Exercise input:
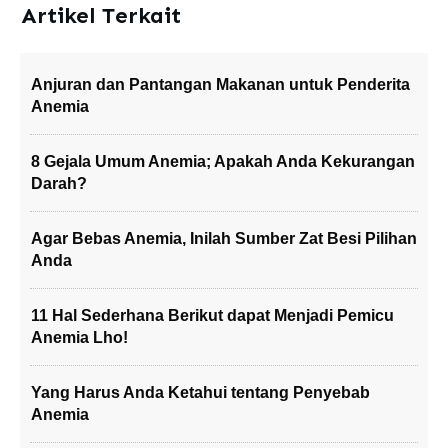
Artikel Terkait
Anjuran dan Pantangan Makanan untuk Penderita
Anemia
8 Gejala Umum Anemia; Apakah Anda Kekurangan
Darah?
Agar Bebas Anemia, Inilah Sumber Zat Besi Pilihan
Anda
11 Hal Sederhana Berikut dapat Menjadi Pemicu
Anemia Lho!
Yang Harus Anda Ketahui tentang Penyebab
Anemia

Instructions to follow: Once you find the line containing "Yang Harus Anda Ketahui tentang Penyebab", copy it and every line after it through the end of the records, exactly and nothing else.

Exercise result:
Yang Harus Anda Ketahui tentang Penyebab
Anemia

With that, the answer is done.